Dick Capp said he doesn’t like to live in the past.
This time of year that can be difficult. Capp, a 1960 Deering High graduate, is the only Maine native to have played in a Super Bowl.
He was a member of the Green Bay Packers team that won Super Bowl II 33-14 over the Oakland Raiders at the Orange Bowl in Miami. And he made what many believe to be the pivotal play in the game.
“It was a great experience being part of that team,” said Capp, now 73, by phone from his home in Cary, North Carolina. “(Vince) Lombardi, (Bart) Starr, (Ray) Nitschke. What a great bunch of players. We had a great team.”
It was a simpler time. Capp looks at today’s media coverage of the Super Bowl and laughs a little. Around 5,000 media members are in San Francisco this year. There were fewer than 500 in Miami.
But that didn’t lessen the significance of the game.
“Even though it’s nothing like the press coverage and pomp and circumstance that it is today, it still was huge,” he said. “You know you’re playing in a big game. I got interviewed from someone on the New York Times. Me. I wasn’t even a starter. We were all going, ‘Holy smokes, if one of the subs was interviewed by the New York Times, it must be a big game.’ ”
And Capp delivered. Green Bay led 13-7 late in the first half and was forced to punt from its 17. Oakland’s Rodger Bird attempted to catch Donny Anderson’s punt at midfield but muffed it. Capp – who was activated for the Super Bowl after not playing for months – recovered the ball at the Oakland 45 with 23 seconds left in the first half. The Packers got a field goal to go up 16-7 at the half. The NFL highlight video of that game points to that play as a turning point.
Capp said he was fortunate to be the one who recovered the it.
“There were three of us there, it just bounced up,” he said. “And I had pretty good hands.”
But he jokingly never lets his former teammates know who made the play. “We have reunions in Green Bay a lot when we get together for a couple of days,” he said. “And I always kid the veterans that if it wasn’t for that play, they wouldn’t be in the Hall of Fame.”
Capp’s journey to Green Bay began at Deering, where he played football, basketball, baseball and ran track. He was tall and lean – about 6-foot-3, 170 pounds, he said, growing to 6-4, 240 in the pros – athletic, fast and smart. The Rams won the 1959 Class A football state championship his senior year.
Bruce Koharian, a former track coach at Deering, was a sophomore when Capp was a senior at Deering. He said if anyone from that team was going to make it big, it was Capp.
“We had good players but he had the size, speed and intelligence to achieve it,” said Koharian. “He was a great guy and he certainly had the respect of everyone else.”
Koharian met Capp last Thanksgiving when Capp returned to Portland.
“I hadn’t seen him in maybe 50 years,” Koharian said. “He hadn’t changed.”

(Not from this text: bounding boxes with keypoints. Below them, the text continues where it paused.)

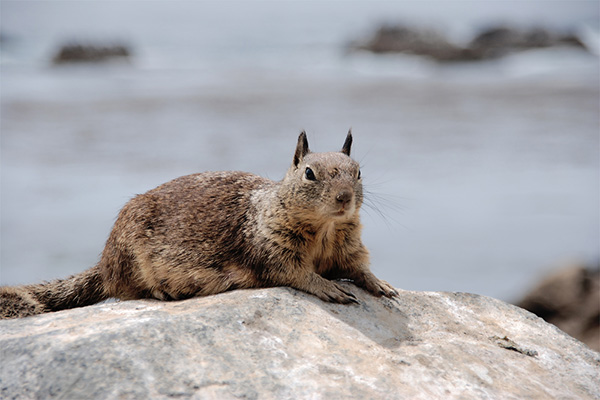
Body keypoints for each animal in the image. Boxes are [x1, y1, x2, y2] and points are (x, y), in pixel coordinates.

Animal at [0, 131, 398, 318]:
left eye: (358, 173)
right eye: (310, 173)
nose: (344, 198)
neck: (325, 231)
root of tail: (104, 262)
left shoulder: (349, 247)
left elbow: (359, 268)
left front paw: (382, 284)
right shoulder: (272, 250)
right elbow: (296, 274)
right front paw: (328, 287)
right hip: (129, 258)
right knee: (127, 289)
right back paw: (164, 293)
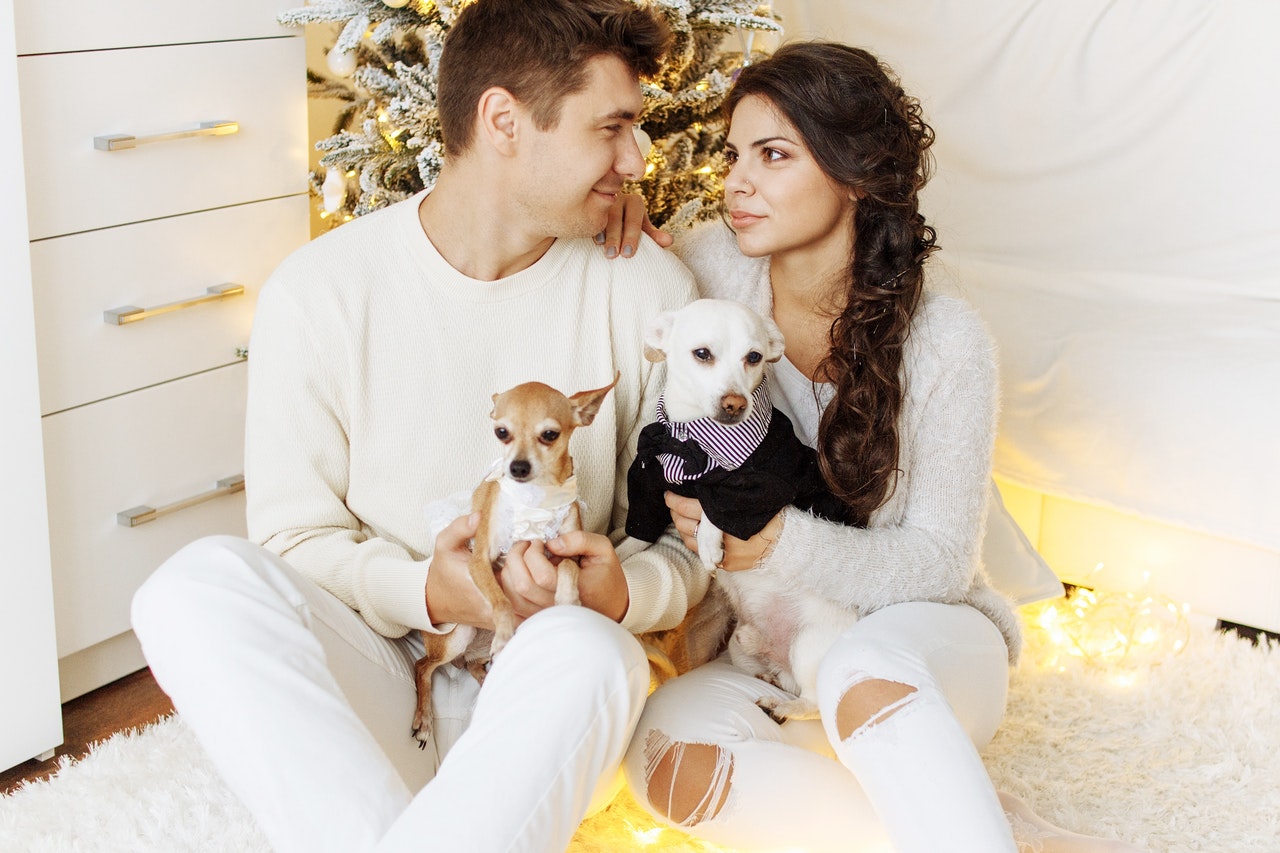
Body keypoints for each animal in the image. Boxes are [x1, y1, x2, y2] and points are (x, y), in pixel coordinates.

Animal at [624, 298, 855, 717]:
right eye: (702, 354)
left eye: (754, 357)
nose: (735, 403)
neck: (691, 439)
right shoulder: (648, 478)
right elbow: (636, 534)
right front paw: (614, 554)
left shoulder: (761, 486)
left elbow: (717, 505)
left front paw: (708, 541)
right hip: (739, 644)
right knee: (775, 672)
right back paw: (769, 679)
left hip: (809, 644)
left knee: (814, 702)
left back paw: (783, 707)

After Deering, Capp went to Worcester Academy for a year, then to Boston College, where he was going to play basketball. One day the football coach walked through basketball practice, looking for players to join his team. Capp caught his eye and soon he was playing football.
His years at BC, he said, were instrumental in getting him a chance to play pro football.
“We weren’t great but we had a lot of smart guys who were really dedicated in both basketball and football,” he said. “Most guys were there to get an education. When I played football, we had smart guys who were playing hard. I hung out with some really good guys.
“And I was lucky I chose to hang out with good guys. Not all were athletes, but either good students or good influences.”
Capp was drafted by the Boston Patriots in the 17th round of the 1966 draft. He was put on the Patriots’ taxi squad (now the practice squad) and played minor league football in Massachusetts. He was noticed by Lombardi, the great Packers coach, and signed with Green Bay as a tight end/linebacker in 1967. The Packers, coming off a Super Bowl I victory over Kansas City, were a veteran club so Capp didn’t play much.
He was active for the first two games of the season, then placed on the taxi squad. And that was fine with him.
“That was a fun team to be around,” he said. “The veterans were extremely confident. They knew about momentum, they knew about being behind in the score, they knew to keep your cool and execute.”
He made his mark playing special teams. “I was good at it; it was the only reason I made the Packers,” he said.
He played only the 1967 season with Green Bay, then one more year with Pittsburgh before leaving the game.
While he never played again, he left with great memories and a Super Bowl ring. He knows he was part of something special.
“I was kind of a low-key person and that may have shortened my career,” he said. “But I was excited to be part of that championship. To win it all is such a great accomplishment.”